Kingdom of the Sick 13

| 11 Nov 2014 | 12:33

    When my friends heard that my hospital room at the Weill Cornell Medical Center had both a VCR and a DVD player, they started bringing me tapes and discs to watch during the many weeks that I was due to be hospitalized for my first stem-cell transplant. These included classics like Hitchcock's Dial M for Murder; cult favorites such as 1960's Beat Girl ("Britain's original bad girl rock 'n' roll movie"); and that old Roger Corman exploitation flick The Trip, one of the first movies about hippies and acid. It wasn't long before I was equipped with my own miniature film library.

    But despite the many great titles that I possessed, the movie I was most eager to see was Jonathan Caouette's autobiographical documentary Tarnation, about his years growing up as a gay man in Texas with his schizophrenic mother and extraordinarily dysfunctional, mentally challenged family. It had opened at the New York Film Festival the week that I was admitted to Weill Cornell, and afterward a film-critic friend had given me a copy of the tape. Although I couldn't wait to pop the film into my VCR, I decided to reserve the viewing for a very special occasion: the execution of my stem-cell transplant. I mean, what could be more auspicious?

    Unlike what I'd expected, the transplant seemed a relatively simple procedure; it wasn't painful, and I wasn't drugged. Indeed, I remained fully conscious throughout; it was quite similar to getting a blood transfusion. I lay in bed, tubes hanging from my right arm, and watched as the doctors hooked me up and started the process. Then, as stem cells coursed through my veins, I switched on the much-anticipated tape, allowing Caouette's saga to unfold in my hospital room.

    I was riveted by what I saw, the extraordinary intensity of this shattering film.

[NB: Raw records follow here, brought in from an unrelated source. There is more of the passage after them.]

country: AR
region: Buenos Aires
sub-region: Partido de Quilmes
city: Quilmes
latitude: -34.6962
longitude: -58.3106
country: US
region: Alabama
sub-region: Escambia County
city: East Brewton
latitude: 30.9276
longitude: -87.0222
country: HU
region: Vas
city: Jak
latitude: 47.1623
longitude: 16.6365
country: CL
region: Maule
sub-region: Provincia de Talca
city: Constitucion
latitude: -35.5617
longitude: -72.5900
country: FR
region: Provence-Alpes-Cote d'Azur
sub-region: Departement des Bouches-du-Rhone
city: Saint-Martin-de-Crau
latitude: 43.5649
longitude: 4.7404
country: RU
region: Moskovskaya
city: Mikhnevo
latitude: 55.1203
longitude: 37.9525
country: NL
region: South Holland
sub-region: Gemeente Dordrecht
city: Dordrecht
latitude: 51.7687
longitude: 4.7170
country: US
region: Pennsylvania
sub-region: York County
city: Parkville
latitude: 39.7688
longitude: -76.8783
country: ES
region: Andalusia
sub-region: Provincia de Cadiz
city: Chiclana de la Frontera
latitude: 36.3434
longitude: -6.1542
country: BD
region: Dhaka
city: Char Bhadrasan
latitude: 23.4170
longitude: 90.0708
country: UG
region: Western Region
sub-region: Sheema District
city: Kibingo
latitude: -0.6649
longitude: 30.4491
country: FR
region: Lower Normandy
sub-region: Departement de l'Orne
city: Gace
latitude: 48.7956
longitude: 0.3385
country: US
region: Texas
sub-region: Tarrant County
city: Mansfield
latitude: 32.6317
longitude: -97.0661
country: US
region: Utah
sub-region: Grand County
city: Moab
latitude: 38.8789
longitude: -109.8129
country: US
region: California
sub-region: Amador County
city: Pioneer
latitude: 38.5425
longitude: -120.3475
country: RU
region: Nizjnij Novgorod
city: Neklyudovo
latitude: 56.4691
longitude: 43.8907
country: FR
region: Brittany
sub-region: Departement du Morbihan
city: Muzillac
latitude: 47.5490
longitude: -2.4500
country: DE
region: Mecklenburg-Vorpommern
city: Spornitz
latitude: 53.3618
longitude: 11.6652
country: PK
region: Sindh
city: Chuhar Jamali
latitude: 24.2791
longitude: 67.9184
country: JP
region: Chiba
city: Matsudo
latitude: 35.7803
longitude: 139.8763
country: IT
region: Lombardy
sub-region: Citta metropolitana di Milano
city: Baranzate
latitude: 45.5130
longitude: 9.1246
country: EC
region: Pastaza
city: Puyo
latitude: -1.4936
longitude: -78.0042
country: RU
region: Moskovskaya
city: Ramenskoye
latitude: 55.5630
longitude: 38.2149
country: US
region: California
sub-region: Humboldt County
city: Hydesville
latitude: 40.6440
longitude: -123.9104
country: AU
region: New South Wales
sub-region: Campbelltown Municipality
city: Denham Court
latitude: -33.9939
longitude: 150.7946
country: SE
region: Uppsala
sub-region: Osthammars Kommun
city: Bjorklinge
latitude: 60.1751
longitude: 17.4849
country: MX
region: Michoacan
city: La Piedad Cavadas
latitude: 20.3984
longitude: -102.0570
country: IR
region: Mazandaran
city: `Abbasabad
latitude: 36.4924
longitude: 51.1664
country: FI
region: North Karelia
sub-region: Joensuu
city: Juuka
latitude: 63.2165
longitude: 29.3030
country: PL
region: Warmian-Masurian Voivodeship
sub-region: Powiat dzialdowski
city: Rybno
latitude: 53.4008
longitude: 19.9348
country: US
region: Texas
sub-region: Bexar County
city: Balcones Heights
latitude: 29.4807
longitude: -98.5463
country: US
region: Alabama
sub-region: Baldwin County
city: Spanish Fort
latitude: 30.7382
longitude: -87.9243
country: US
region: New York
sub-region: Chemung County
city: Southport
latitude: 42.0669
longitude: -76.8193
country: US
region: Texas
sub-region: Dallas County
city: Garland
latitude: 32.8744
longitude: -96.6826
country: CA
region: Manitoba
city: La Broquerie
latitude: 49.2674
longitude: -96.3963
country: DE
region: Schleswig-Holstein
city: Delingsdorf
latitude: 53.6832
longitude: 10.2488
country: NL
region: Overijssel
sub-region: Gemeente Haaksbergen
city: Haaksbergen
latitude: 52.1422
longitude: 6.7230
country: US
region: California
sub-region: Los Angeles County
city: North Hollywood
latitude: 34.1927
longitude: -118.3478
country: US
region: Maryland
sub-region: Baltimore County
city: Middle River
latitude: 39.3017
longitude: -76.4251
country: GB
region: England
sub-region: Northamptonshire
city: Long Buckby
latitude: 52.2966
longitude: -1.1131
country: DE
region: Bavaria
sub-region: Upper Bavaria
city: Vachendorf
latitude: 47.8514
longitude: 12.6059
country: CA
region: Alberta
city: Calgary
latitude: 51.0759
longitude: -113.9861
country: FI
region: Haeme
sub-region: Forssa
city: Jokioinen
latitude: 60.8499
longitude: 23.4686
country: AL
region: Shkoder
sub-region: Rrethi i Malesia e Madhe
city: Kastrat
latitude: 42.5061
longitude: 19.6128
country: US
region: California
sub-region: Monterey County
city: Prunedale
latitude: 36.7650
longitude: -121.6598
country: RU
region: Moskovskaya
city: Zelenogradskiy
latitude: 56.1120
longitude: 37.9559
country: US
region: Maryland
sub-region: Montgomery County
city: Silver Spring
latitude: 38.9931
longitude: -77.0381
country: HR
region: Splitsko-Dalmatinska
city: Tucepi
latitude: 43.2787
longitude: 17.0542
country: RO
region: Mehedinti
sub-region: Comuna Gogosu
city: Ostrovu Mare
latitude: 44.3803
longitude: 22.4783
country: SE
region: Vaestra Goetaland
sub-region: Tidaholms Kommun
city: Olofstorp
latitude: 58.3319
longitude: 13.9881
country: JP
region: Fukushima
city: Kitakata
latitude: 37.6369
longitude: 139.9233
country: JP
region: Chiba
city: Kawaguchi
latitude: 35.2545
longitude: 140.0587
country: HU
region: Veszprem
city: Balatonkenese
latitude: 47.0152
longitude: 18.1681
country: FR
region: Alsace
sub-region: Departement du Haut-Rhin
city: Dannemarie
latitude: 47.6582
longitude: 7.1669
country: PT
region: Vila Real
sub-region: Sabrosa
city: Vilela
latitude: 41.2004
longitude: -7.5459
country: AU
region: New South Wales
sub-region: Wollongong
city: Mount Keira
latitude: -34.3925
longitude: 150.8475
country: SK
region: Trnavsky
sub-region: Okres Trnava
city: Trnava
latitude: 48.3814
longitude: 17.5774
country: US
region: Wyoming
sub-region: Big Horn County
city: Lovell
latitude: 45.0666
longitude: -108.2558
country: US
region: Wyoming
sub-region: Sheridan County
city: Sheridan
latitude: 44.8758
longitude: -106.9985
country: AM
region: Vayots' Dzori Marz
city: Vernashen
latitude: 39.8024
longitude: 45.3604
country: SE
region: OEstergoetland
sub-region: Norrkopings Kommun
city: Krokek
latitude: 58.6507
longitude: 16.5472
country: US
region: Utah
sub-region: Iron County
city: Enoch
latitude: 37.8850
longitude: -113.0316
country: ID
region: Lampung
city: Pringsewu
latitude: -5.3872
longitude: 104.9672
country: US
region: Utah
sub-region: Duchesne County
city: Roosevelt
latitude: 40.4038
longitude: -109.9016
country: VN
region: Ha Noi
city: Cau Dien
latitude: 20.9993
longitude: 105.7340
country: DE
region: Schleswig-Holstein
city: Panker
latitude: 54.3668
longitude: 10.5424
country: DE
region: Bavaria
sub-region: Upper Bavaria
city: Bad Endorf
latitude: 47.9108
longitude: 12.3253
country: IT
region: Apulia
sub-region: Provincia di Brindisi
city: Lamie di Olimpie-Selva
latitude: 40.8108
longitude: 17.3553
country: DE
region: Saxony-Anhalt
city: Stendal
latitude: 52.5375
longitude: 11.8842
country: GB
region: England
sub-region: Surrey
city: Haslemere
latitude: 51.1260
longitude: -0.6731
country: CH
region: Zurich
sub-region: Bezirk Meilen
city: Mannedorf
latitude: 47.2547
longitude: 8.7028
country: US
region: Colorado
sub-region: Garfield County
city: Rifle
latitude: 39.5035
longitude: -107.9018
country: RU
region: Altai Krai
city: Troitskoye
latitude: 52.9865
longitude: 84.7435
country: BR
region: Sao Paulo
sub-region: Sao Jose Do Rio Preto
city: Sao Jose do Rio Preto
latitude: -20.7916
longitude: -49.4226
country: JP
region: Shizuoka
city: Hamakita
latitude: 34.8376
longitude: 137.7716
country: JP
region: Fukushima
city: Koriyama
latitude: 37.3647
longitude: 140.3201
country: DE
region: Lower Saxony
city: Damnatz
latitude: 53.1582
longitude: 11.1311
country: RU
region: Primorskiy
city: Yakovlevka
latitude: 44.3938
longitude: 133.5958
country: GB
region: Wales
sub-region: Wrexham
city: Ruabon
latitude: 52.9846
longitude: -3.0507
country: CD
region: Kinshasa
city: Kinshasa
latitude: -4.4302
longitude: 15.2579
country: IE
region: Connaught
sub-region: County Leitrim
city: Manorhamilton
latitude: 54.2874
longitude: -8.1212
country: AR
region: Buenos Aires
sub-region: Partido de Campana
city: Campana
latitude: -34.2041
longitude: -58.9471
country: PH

On one hand, there was the identification that I felt with Caouette, how he'd endured the small-town repression of Texas just as I had struggled with the pressures I'd experienced growing up gay in rural Ohio.

    Caouette's depiction of his mother and his other personal relationships also echoed in many ways the agonizing discords I'd witnessed within my own brutally strife-torn family. And then there were Caouette's battles with depression and personal demons. These, too, mirrored what I had known. It had been traumatic for both of us, yes. But in the end we had emerged whole, wounded by our histories and yet, because of them, equipped with a crucial fortitude. More than anything, Caouette's story is a tale of survival.

    Which is one of the things that helped me get through my first transplant. I remained hospitalized for three weeks, attempting to conquer a usually fatal illness, mantle zone lymphoma. But having seen Caouette's beautiful film, I was forced to think about the past, how both he and I had overcome obstacles that could have destroyed us. We'd won then. Now I was prepared to fight again.